This includes social media, news sites, discussion forums, search engine results, and web archives.

The information in question may be true or false, and anything from embarrassing to libelous.

 

Often discussions about removing old information center on calls for Google to remove information from their search results. I think they are chosen because they are the dominant search engine, and people feel that if the information is not shown in Google, then it is effectively gone. Of course, search engines are really just pointing to the actual data, while generally lives on some other website.

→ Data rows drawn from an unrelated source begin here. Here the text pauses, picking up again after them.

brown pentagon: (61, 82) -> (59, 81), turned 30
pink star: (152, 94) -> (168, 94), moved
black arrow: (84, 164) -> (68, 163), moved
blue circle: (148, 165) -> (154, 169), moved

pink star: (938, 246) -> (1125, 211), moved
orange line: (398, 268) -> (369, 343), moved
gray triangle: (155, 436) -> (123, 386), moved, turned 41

Being removed from Google does nothing to the existence of the information, nor would it impact indexing of that information by other search engines.

 

Even if you get the hosting website to remove the information, there are many organizations like archive.org who may have copied and archived the information, thus keeping it alive and available.

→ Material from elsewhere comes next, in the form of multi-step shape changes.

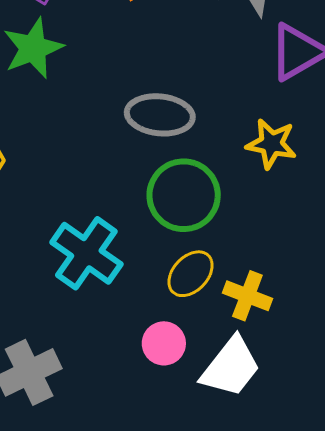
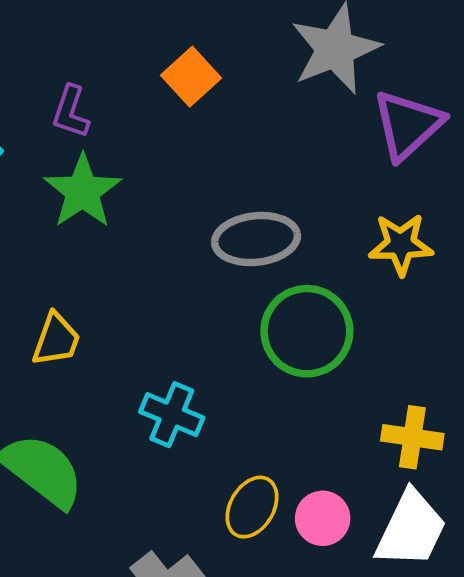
cyan cross: (86, 253) -> (172, 415), moved, size x0.7
yellow ellipse: (191, 274) -> (252, 507), moved

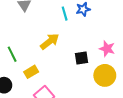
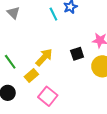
yellow arrow: (50, 41) -> (44, 57), moved

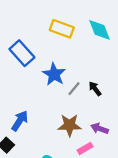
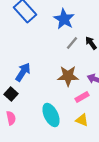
blue star: (54, 74) -> (64, 19), moved

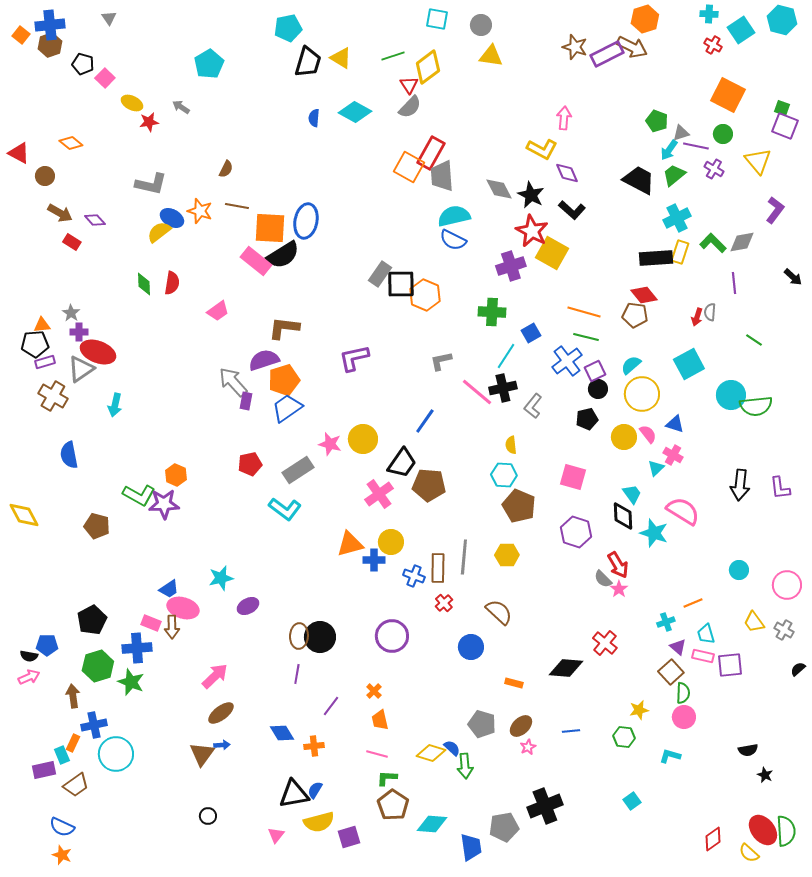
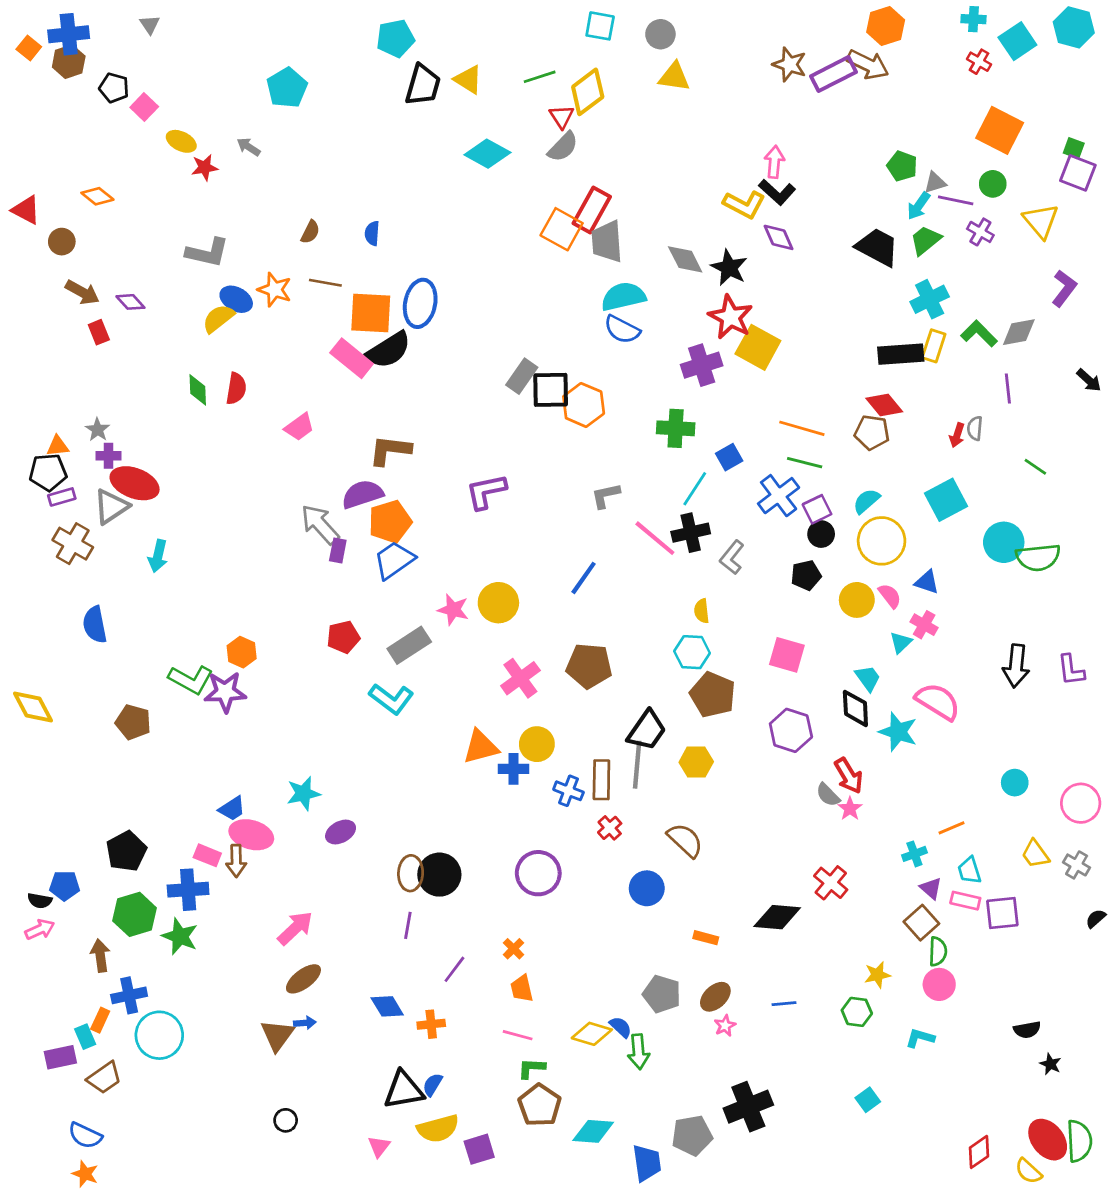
blue semicircle: (314, 118) -> (372, 233), moved
black L-shape: (572, 210) -> (777, 192), moved
red rectangle: (72, 242) -> (99, 332), turned 36
black trapezoid: (402, 463) -> (647, 730), moved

Here are some examples of information that you might want removed.

  • Racist rantings on an old social media site to which access has been lost.
  • Drunk party pictures on a friend’s social media account.
  • Newspaper articles about dubious business activities.
  • Court records of a conviction after the sentence has been completed.
  • Negative reviews on a review website.
  • Unflattering feedback on a dating website.

 

In many of these cases, your “right to be forgotten” runs directly into another person’s “right to free speech”.

 

My thinking on this is still evolving, and I would welcome your thoughts and feedback. Right now I think that the free speech right trumps the right to be forgotten except in specific situations which need to be legally carved out individually; things like limitations on how long credit information should be allowed to follow you. Of course, the problem will be that every country will draw these lines differently, making enforcement and compliance very difficult, and leading to opportunities for regulatory arbitrage.

 

We are already seeing this in the EU. While most of the EU is moving towards codifying a right to be forgotten, the UK is planning to opt out of that.